In Wisconsin, it was often -25 to -50 outside, and whiteouts were the order of the day on many days, particularly in winter of '95 and '96. I got an extra week of school because of the snow days we had one year. We didn't even have spring one year!

On January of '99, we got a freak snowstorm that dropped 15 inches of snow on us. (Most winters in central IL dump a maximum of 6 inches, and that's if we get actual snowfalls). My poor dad dislocated his shoulder shoveling heavy snow out of the driveway. We had to hire a nice neighbor with a snowblower to tunnel out our front walk. We had an Alaskan Malamute at the time who thought she was in heaven, she was so happy at all the snow :D. She was kind enough to stomp down a trail from our screened-in porch to the south gate in our backyard.

In February of '07, we had a really nasty blizzard that kept shutting the power off. We were briefly trapped and unable to get the cars out of the driveway, because of the drifts at the end and filling the street. The wimpy, rinky-dink plow they sent gave up right before reaching our house, and mom was very annoyed. She called the city and they brought in a big, yellow, heavy-duty snow plow that did a much better job. Sadly, that was also the day my brother's '94 Saturn died, but that was mostly his fault for not changing the oil often enough. The cold just exasperated the situation.
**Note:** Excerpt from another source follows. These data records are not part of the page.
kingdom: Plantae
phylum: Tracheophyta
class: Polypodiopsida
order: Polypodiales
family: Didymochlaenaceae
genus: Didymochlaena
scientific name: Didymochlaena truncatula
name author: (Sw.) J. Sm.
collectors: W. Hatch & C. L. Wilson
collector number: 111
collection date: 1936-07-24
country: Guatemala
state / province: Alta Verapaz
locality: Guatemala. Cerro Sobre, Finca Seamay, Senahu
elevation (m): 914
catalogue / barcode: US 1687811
There were other incidents, but those were the most extreme.

reply

Wow. I feel really fortunate now lol

reply

I was born near Chicago and spent my formative years there before we moved to MN. I've seen my fair share of big snowstorms. We didn't have as many "snow days" when school was called off. I think they're more frequent now, but I haven't checked the stats. But I also think forecasts are better and we're more aware of the potential danger of busloads of kids getting stuck in a ditch somewhere.

The 1991 Halloween blizzard is infamous around here. It started Halloween afternoon as rain, turned to freezing rain, then snow. It snowed for four days, leaving about 30" of snow. But what made it horrible is the ice that formed underneath that snow. The roads were awful that entire winter because of that. It was hard for snow equipment to get down to bare pavement, meaning it was like driving on roads with potholes everywhere - the potholes being the spots where there was no snow/ice. Hard to describe, but believe me, it was awful, no fun at all.
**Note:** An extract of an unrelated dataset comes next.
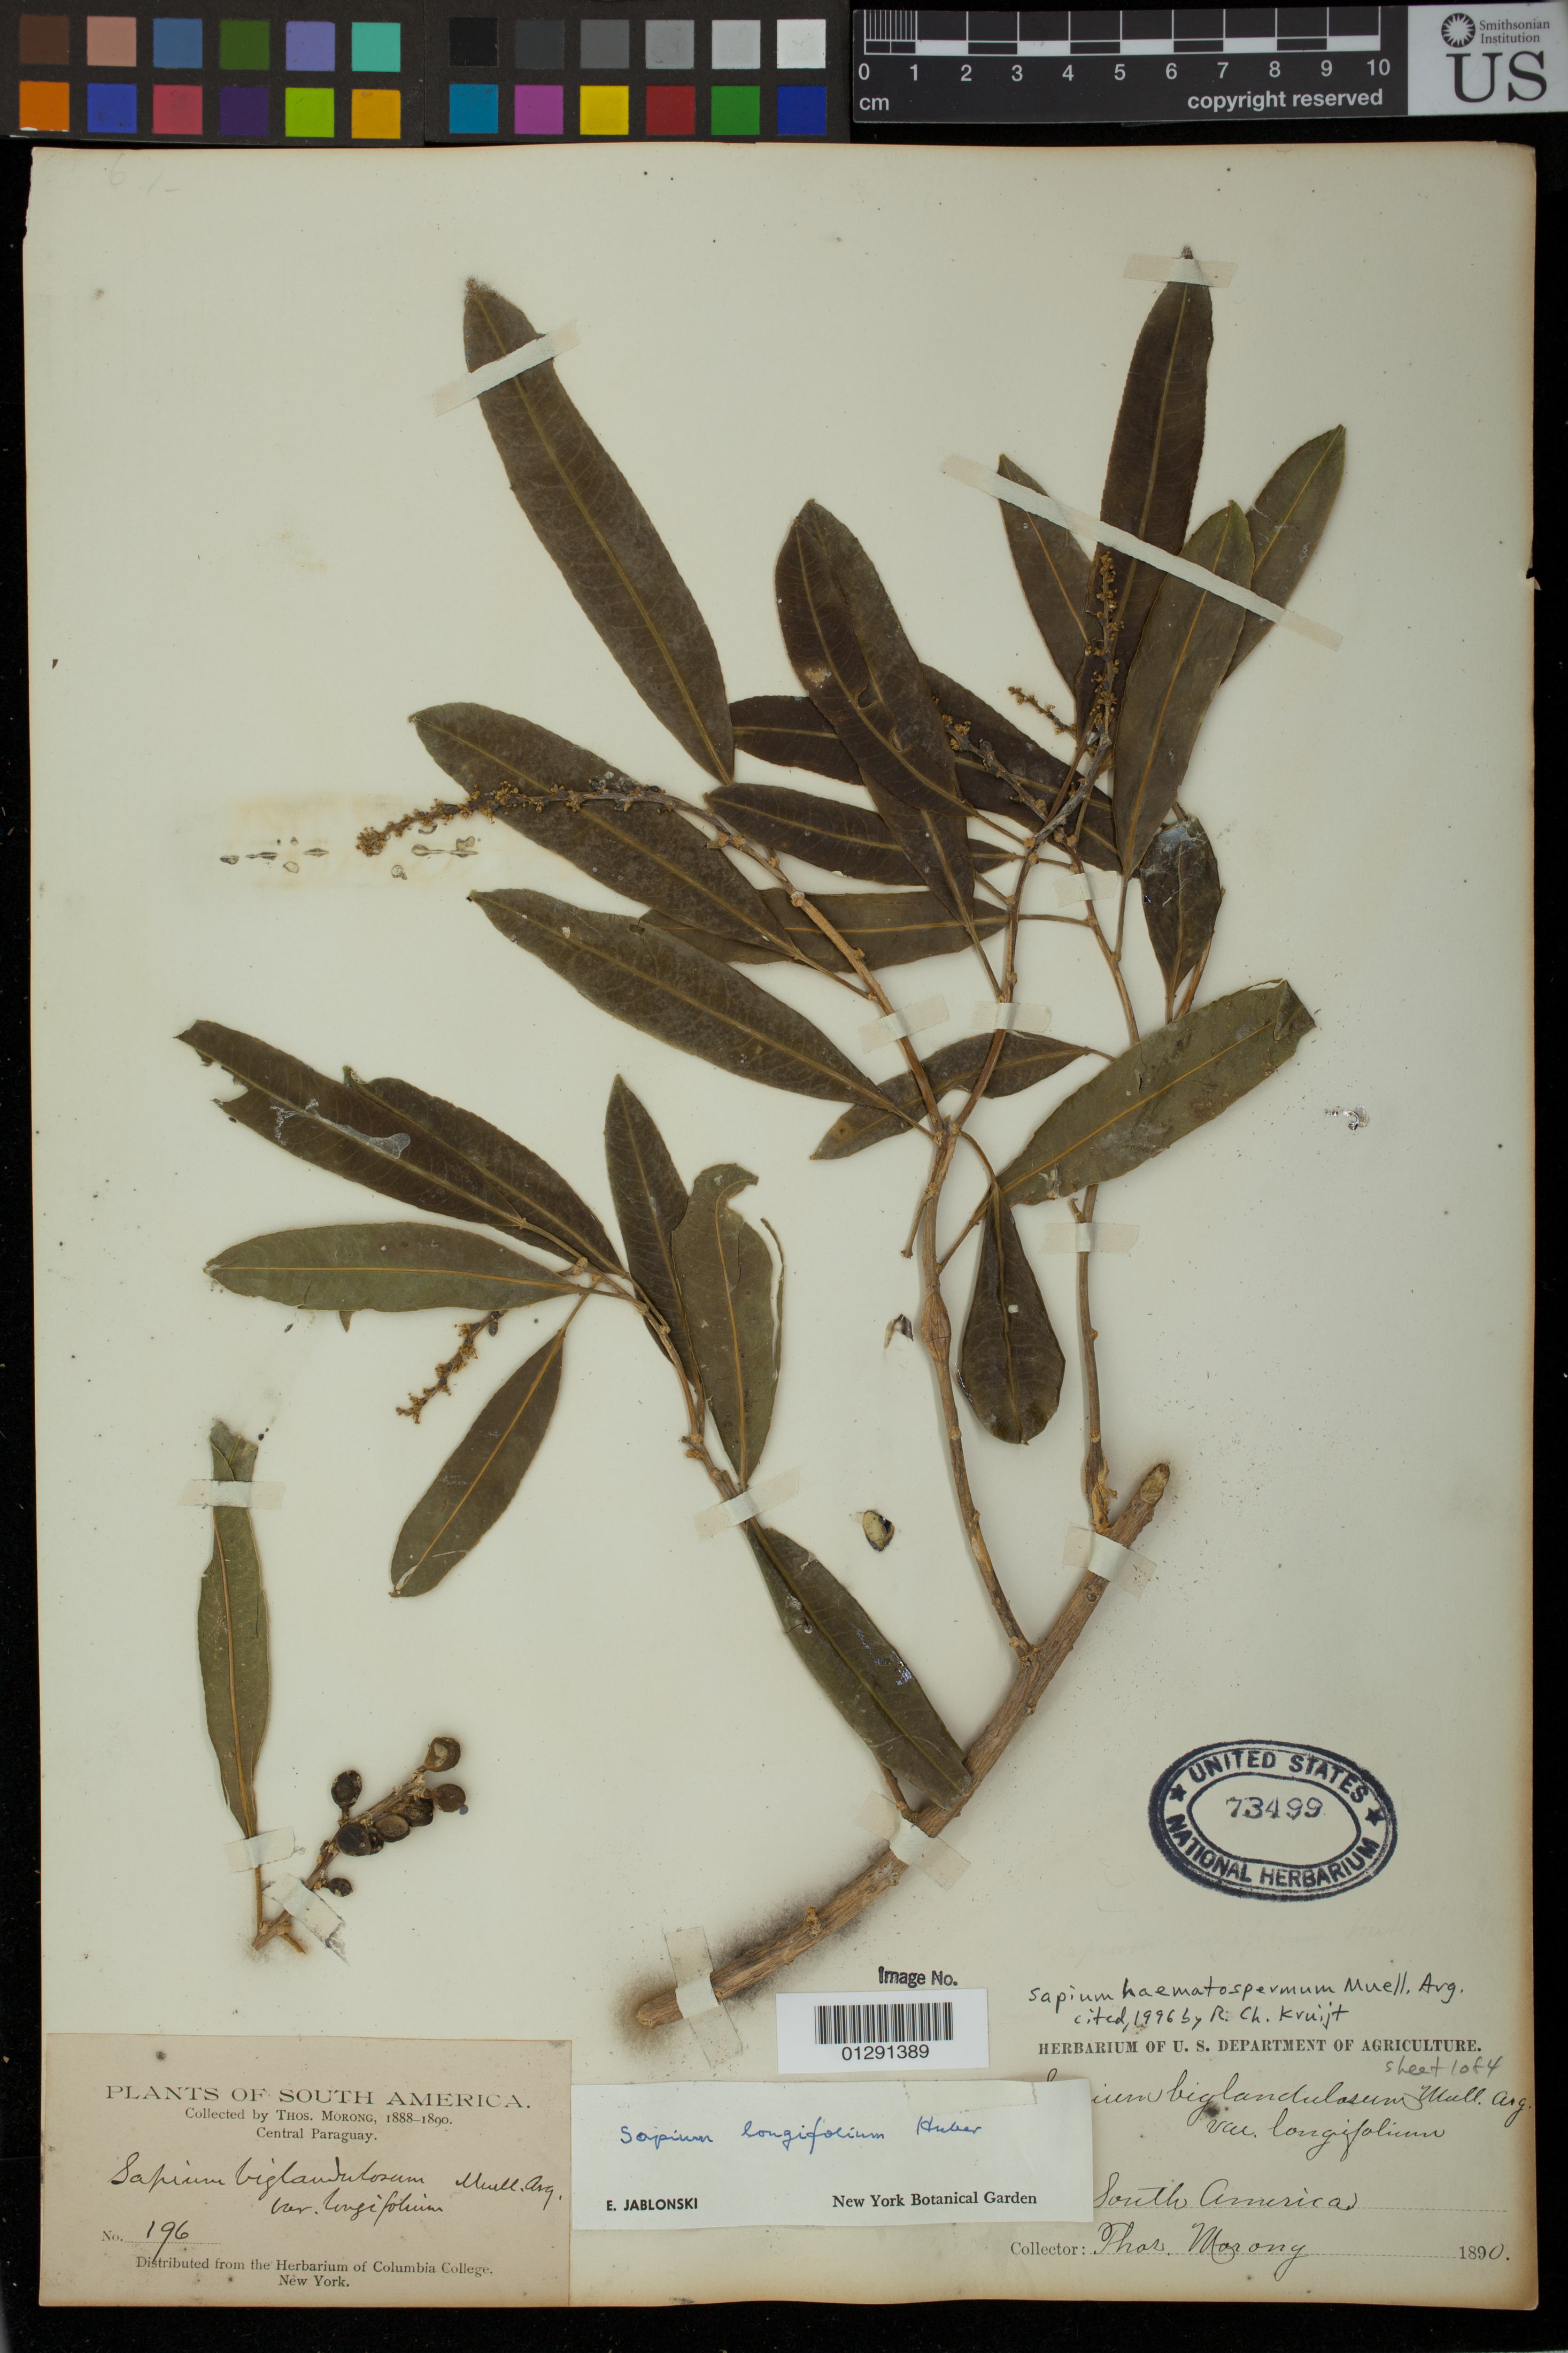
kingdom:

The day before the storm the state was celebrating the Twins' second World Series Championship with a big parade in downtown Minneapolis. And then ❄️❄️❄️. A month later, on Thanksgiving weekend, we got another foot and a half of snow. Record snowfall for that early in the season that winter.

reply

I remember that blizzard! :o We had to do Trick-or-Treating at the mall in our town because it was too cold and dangerous to do normal Halloween that year.

reply

It's quite unforgettable, isn't it?

reply

Sorry for your troubles.
Got the opposite here. We were told to expect 20 degrees today. It's 60.

reply

Well, if the forecasters are off, that's a nice direction to be off.

reply

The Weather Gods got even with me. The temperature has dropped forty degrees in the last twelve hours.

reply

Hoo wee. That's quite a slap.

reply

Got 3 inches of snow last night. Love snow! I doubt the temperature will make it over 25 today.

reply

The snow missed us. All we have is a coating. I'm fine with that right now.

reply

Low 30s here in The Hudson Valley and a light blanket of snow fell during the overnight...I need to lay in some ice melt and rock salt this week and maybe get another 10 gallons of gas for the Gennie and snowblowers

This winter feels like it will brutal but we got this sweetie
Please watch that ice! That stuff will kill you

reply

14 degrees on the front deck and not even 930. Below 0 by dawn. Oh boy!

reply

Best to keep off the front deck. Inside by a fireplace (if you have one) is better.